Monsanto Co. has filed a lawsuit in California to prevent glyphosate from being added to the state’s list of known carcinogens, Reuters says. The news outlet reports that the state’s law requires it to keep a list of cancer-causing chemicals to inform residents of their risk. California said it planned to add glyphosate after the World Health Organization classified it as a probable human carcinogen last year.
According to Reuters:
Monsanto Co. stepped up its defense of a widely used herbicide on Thursday by filing a lawsuit in California seeking to prevent glyphosate, the main ingredient in its Roundup herbicide, from being added to the state's list of known carcinogens.
The seed and agrochemicals company said it filed the suit against the state's Office of Environmental Health Hazard Assessment (OEHHA) and the agency's acting director, Lauren Zeise, in California state court, according to the filing seen by Reuters.
California law requires the state to keep a list of cancer-causing chemicals to inform residents of their risks.

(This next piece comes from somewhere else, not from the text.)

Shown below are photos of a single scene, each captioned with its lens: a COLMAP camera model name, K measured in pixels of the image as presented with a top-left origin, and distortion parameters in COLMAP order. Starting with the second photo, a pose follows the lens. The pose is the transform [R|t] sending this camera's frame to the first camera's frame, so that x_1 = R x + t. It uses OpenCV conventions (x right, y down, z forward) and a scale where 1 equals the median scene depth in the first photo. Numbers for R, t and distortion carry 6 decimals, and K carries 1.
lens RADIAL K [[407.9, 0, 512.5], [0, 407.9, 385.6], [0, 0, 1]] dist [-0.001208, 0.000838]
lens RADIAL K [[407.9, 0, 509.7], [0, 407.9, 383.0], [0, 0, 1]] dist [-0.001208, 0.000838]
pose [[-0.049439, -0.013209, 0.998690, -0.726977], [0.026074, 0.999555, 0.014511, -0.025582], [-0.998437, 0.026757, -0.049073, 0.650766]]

OEHHA said in September that it planned to add glyphosate to the list after the World Health Organization's International Agency for Research on Cancer (IARC) classified it as a probable human carcinogen last March.

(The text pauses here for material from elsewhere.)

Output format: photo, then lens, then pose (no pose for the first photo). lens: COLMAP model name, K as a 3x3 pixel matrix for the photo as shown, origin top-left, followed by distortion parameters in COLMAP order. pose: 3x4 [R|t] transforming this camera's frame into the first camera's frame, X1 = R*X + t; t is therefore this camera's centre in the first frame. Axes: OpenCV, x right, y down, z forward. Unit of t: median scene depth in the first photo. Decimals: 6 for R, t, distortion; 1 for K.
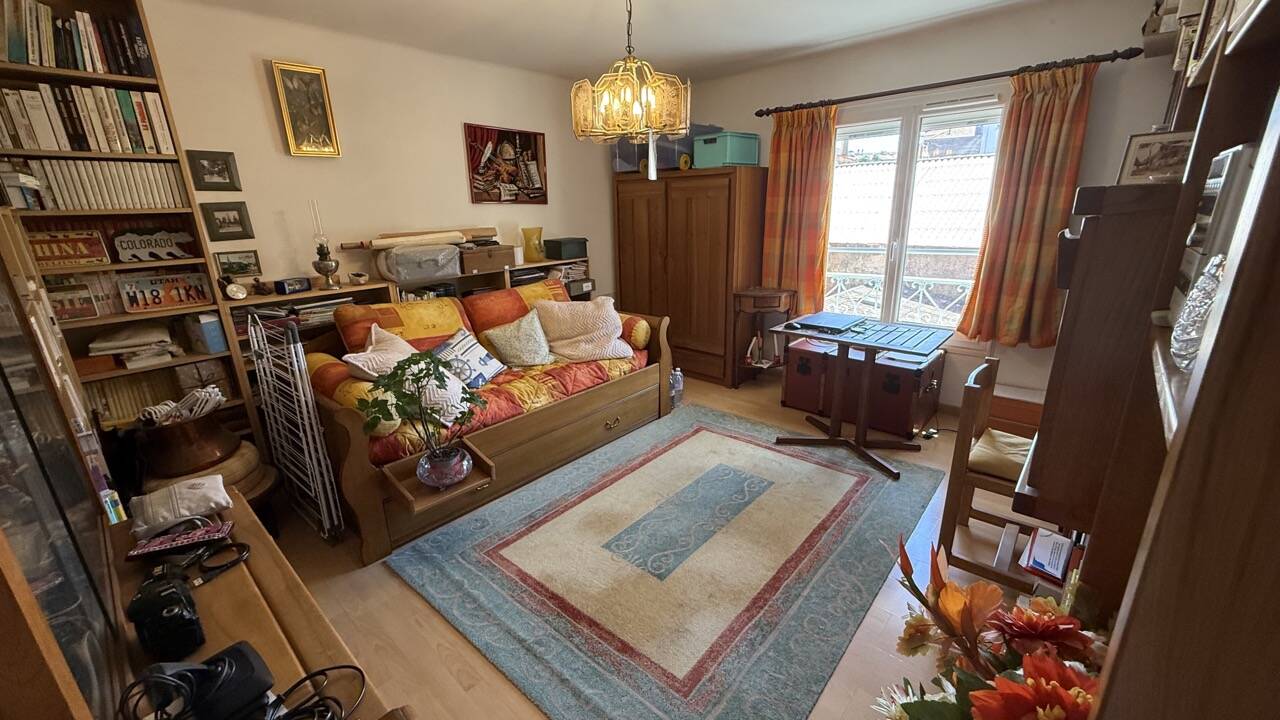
lens RADIAL K [[504.9, 0, 638.9], [0, 504.9, 357.6], [0, 0, 1]] dist [0.000329, 0.000134]
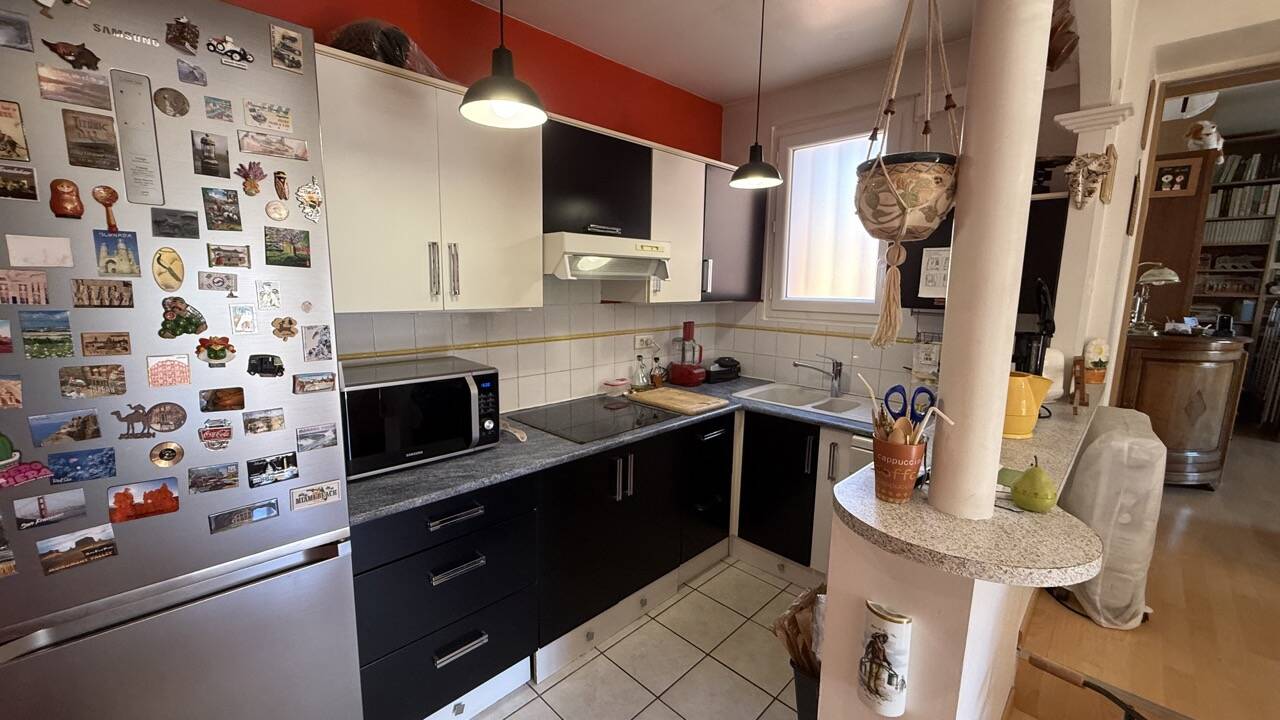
lens RADIAL K [[504.9, 0, 632.9], [0, 504.9, 361.2], [0, 0, 1]] dist [0.000329, 0.000134]
pose [[-0.048815, 0.182902, -0.981919, 1.144946], [-0.300335, 0.934906, 0.189075, 0.471253], [0.952584, 0.304134, 0.009295, -1.127248]]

Monsanto has disputed assessment, citing decades of studies deeming glyphosate safe, including a 2007 study by OEHHA that concluded the chemical was unlikely to cause cancer.
"The IARC classification of glyphosate is inconsistent with the findings of regulatory bodies in the United States and around the world, and it is not a sound basis for any regulatory action," said Phil Miller, Monsanto's vice president of regulatory affairs.
Monsanto's lawsuit argues that listing glyphosate under Proposition 65, as the state's law is known, based on IARC's classification cedes regulatory authority to an "unelected, undemocratic, unaccountable, and foreign body" that is not subject to oversight by any state or federal entity.